- Text segment -
Staged files: 3 modified
- src/api/orders.py (42 lines changed)
- src/api/returns.py (38 lines changed)
- src/models/refund.py (15 lines changed)

🟠 HIGH — Type-2 Clone Detected
   src/api/orders.py:88-105 ≈ src/api/returns.py:62-79
   Both implement validate_line_items() with identical logic,
   only the variable name differs (order_lines vs return_lines).
   Score: 94% similar

   Action: Extract to src/api/common.py:validate_line_items(lines)
   and call from both modules.

No other duplicates found. 1 issue to resolve before commit.

Exclusions

Always skip these during scans:

•Generated code: protobuf, GraphQL schema outputs, OpenAPI clients
•Vendor/dependencies: node_modules/, vendor/, .venv/
•Build artifacts: dist/, build/, __pycache__/
•Test fixtures: Mock data files, snapshot files
•Minified files: *.min.js, *.min.css
•Lock files: package-lock.json, pnpm-lock.yaml, poetry.lock

Output Checklist

• All staged/target files were scanned
• Clone type classification applied to each finding
• Similarity score reported for each match
• File paths include line numbers (file:line-line)
• Refactoring action suggested for each finding
• Priority level assigned (Critical/High/Medium/Info)
• Exclusion patterns respected (no vendor/generated code flagged)
• Findings sorted by priority (critical first)

- Information supplied -
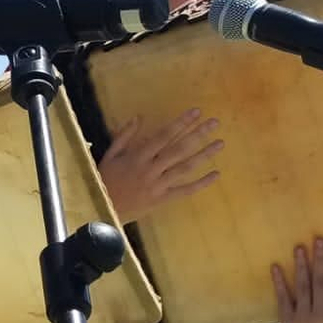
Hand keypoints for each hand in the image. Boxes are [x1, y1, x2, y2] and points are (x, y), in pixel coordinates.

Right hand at [98, 110, 222, 220]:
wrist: (102, 210)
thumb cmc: (104, 180)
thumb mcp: (109, 155)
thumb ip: (124, 136)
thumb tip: (138, 117)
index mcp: (138, 156)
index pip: (164, 135)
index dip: (181, 123)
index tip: (196, 112)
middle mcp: (151, 169)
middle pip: (179, 149)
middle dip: (198, 134)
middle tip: (215, 122)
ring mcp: (158, 185)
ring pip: (185, 168)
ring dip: (204, 155)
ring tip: (220, 143)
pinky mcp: (162, 199)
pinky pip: (185, 190)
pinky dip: (201, 183)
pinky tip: (216, 174)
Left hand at [272, 237, 322, 322]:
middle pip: (321, 282)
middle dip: (320, 260)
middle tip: (318, 239)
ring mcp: (304, 316)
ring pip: (303, 287)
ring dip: (301, 266)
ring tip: (299, 248)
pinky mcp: (287, 319)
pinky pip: (283, 298)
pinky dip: (279, 282)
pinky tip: (276, 267)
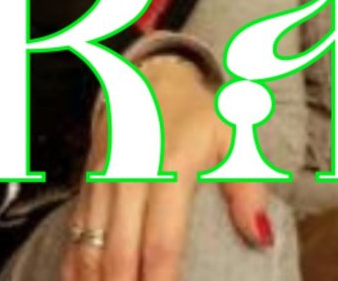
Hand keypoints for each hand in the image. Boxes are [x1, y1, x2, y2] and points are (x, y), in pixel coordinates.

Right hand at [61, 57, 272, 280]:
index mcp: (171, 166)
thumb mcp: (237, 139)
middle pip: (119, 254)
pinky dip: (77, 268)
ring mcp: (102, 180)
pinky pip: (75, 236)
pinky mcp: (87, 183)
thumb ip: (249, 191)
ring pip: (89, 248)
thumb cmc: (202, 114)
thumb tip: (262, 238)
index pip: (161, 242)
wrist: (156, 75)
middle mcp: (129, 174)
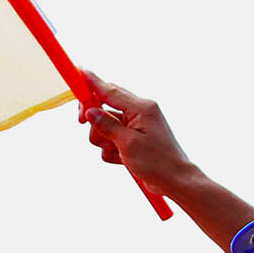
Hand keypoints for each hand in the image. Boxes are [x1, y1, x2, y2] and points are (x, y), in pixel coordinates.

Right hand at [78, 70, 193, 196]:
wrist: (175, 181)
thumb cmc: (157, 162)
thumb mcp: (128, 144)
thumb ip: (107, 125)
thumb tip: (90, 110)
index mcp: (141, 108)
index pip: (110, 90)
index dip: (92, 81)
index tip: (78, 71)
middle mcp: (138, 112)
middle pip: (104, 104)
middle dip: (94, 119)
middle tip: (82, 123)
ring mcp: (135, 126)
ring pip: (105, 124)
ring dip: (104, 139)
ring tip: (116, 152)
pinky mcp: (132, 139)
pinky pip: (111, 139)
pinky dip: (111, 150)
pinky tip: (121, 160)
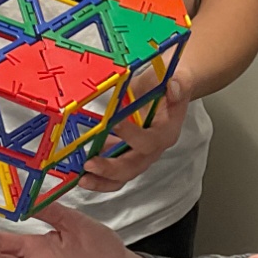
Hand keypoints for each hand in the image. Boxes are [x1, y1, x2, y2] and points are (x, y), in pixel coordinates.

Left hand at [78, 76, 188, 193]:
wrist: (168, 86)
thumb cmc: (171, 82)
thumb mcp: (179, 77)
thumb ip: (179, 83)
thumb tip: (174, 86)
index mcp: (166, 133)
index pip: (150, 141)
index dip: (133, 136)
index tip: (115, 124)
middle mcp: (153, 149)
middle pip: (133, 166)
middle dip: (111, 168)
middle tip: (90, 164)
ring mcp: (138, 153)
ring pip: (121, 175)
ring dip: (101, 179)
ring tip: (81, 179)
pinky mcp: (124, 152)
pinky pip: (111, 169)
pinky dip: (96, 173)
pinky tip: (78, 171)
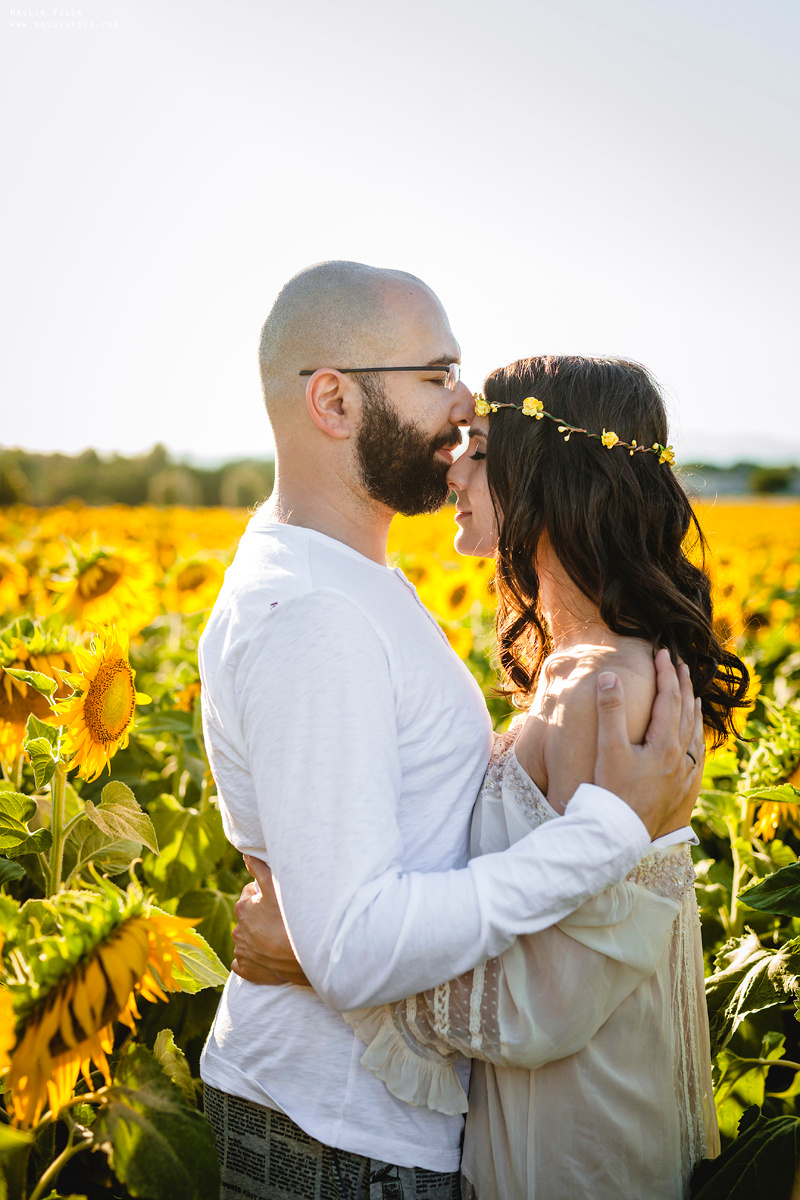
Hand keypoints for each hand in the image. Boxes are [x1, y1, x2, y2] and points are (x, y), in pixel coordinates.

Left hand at [231, 856, 309, 986]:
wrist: (303, 956)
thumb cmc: (289, 918)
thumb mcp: (275, 888)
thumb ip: (258, 869)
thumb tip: (245, 854)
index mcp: (242, 908)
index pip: (250, 894)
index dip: (264, 896)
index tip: (278, 901)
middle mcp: (237, 929)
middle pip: (249, 917)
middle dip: (260, 916)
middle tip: (280, 919)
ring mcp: (241, 951)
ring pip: (246, 939)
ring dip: (256, 937)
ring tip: (277, 937)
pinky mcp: (247, 970)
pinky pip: (244, 962)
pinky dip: (252, 958)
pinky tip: (266, 955)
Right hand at [593, 648, 703, 839]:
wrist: (620, 834)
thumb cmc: (611, 792)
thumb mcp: (607, 748)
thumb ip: (610, 710)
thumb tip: (611, 676)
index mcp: (664, 743)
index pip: (670, 697)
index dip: (666, 673)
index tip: (662, 653)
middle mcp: (681, 756)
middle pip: (687, 711)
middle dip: (684, 684)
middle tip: (680, 664)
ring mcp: (685, 774)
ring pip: (696, 733)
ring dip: (694, 709)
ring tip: (694, 695)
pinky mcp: (684, 789)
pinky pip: (698, 755)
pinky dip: (698, 738)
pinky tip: (696, 738)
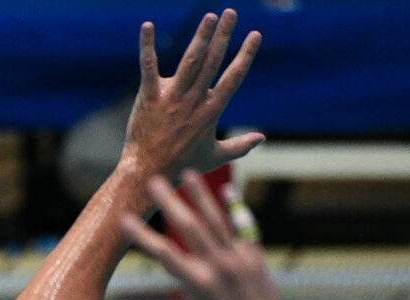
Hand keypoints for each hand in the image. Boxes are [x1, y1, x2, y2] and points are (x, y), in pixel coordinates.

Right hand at [120, 171, 293, 299]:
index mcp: (197, 286)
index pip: (163, 254)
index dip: (142, 236)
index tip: (125, 219)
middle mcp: (219, 267)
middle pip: (190, 227)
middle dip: (170, 202)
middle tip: (155, 180)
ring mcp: (239, 260)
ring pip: (217, 220)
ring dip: (201, 195)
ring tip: (188, 173)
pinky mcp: (255, 258)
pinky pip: (243, 228)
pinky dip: (235, 209)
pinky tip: (227, 190)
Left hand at [121, 10, 263, 180]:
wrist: (147, 172)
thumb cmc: (180, 165)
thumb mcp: (214, 157)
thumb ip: (240, 146)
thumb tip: (262, 138)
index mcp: (211, 111)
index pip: (233, 77)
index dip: (245, 55)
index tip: (255, 35)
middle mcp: (193, 101)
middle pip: (212, 62)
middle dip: (223, 35)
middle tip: (230, 12)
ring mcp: (171, 98)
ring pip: (189, 61)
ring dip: (200, 36)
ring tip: (209, 15)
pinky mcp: (149, 97)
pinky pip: (148, 67)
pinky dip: (147, 46)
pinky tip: (147, 26)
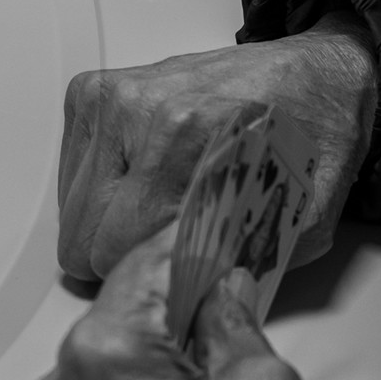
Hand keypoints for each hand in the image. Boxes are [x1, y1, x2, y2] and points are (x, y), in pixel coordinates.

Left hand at [24, 226, 313, 379]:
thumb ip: (229, 320)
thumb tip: (220, 289)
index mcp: (99, 355)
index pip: (140, 271)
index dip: (179, 246)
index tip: (200, 229)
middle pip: (115, 324)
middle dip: (165, 315)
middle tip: (215, 306)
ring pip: (100, 372)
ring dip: (142, 366)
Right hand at [58, 13, 375, 281]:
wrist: (311, 72)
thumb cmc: (310, 135)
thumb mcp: (306, 218)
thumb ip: (250, 265)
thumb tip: (202, 306)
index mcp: (197, 133)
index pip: (124, 245)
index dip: (150, 276)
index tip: (179, 278)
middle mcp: (143, 108)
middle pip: (83, 237)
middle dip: (121, 258)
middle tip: (168, 248)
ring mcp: (111, 98)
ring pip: (72, 211)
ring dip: (110, 223)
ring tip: (160, 206)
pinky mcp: (91, 93)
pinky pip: (69, 176)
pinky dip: (101, 191)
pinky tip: (144, 178)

- What to work on -
In the duplicate-code scan report, reproduce the passage from "Action: Extract to" up to and including "resolve before commit.", swapping "commit" for "merge". The records are separate material from the scan report.

- Response below -
Action: Extract to src/api/common.py:validate_line_items(lines)
   and call from both modules.

No other duplicates found. 1 issue to resolve before merge.